The answer must consist of each line below that contains the string "Kitchen".

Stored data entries
----
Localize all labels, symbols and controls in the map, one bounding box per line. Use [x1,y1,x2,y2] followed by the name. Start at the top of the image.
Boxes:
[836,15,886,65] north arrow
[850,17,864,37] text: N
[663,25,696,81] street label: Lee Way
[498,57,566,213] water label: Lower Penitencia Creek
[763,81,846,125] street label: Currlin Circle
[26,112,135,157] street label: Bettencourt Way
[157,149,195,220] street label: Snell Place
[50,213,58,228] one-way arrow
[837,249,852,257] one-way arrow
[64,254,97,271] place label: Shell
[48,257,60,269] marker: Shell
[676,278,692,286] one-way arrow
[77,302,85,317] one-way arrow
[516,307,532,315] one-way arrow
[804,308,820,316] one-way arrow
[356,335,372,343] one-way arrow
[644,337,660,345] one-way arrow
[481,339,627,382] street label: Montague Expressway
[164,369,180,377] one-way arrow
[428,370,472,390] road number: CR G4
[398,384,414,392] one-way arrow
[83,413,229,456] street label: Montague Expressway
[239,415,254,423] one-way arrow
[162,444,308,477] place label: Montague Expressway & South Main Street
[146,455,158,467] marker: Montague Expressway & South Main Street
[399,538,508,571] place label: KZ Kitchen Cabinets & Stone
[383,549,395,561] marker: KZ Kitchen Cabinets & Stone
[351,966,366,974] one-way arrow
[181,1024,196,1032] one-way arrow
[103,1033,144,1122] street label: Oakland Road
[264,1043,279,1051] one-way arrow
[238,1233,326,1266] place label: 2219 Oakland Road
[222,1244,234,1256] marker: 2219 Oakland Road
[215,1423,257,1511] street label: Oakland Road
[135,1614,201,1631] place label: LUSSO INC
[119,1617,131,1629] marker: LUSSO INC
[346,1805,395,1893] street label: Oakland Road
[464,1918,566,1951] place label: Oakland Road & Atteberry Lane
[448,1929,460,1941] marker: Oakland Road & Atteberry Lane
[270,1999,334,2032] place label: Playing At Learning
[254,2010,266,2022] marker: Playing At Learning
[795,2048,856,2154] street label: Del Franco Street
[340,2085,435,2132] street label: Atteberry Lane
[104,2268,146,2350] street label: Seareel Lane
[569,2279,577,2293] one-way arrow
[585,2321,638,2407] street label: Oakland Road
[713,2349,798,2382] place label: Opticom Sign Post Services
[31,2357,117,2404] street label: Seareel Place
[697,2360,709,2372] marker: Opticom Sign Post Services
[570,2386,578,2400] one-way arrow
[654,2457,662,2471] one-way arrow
----
Response
[399,538,508,571] place label: KZ Kitchen Cabinets & Stone
[383,549,395,561] marker: KZ Kitchen Cabinets & Stone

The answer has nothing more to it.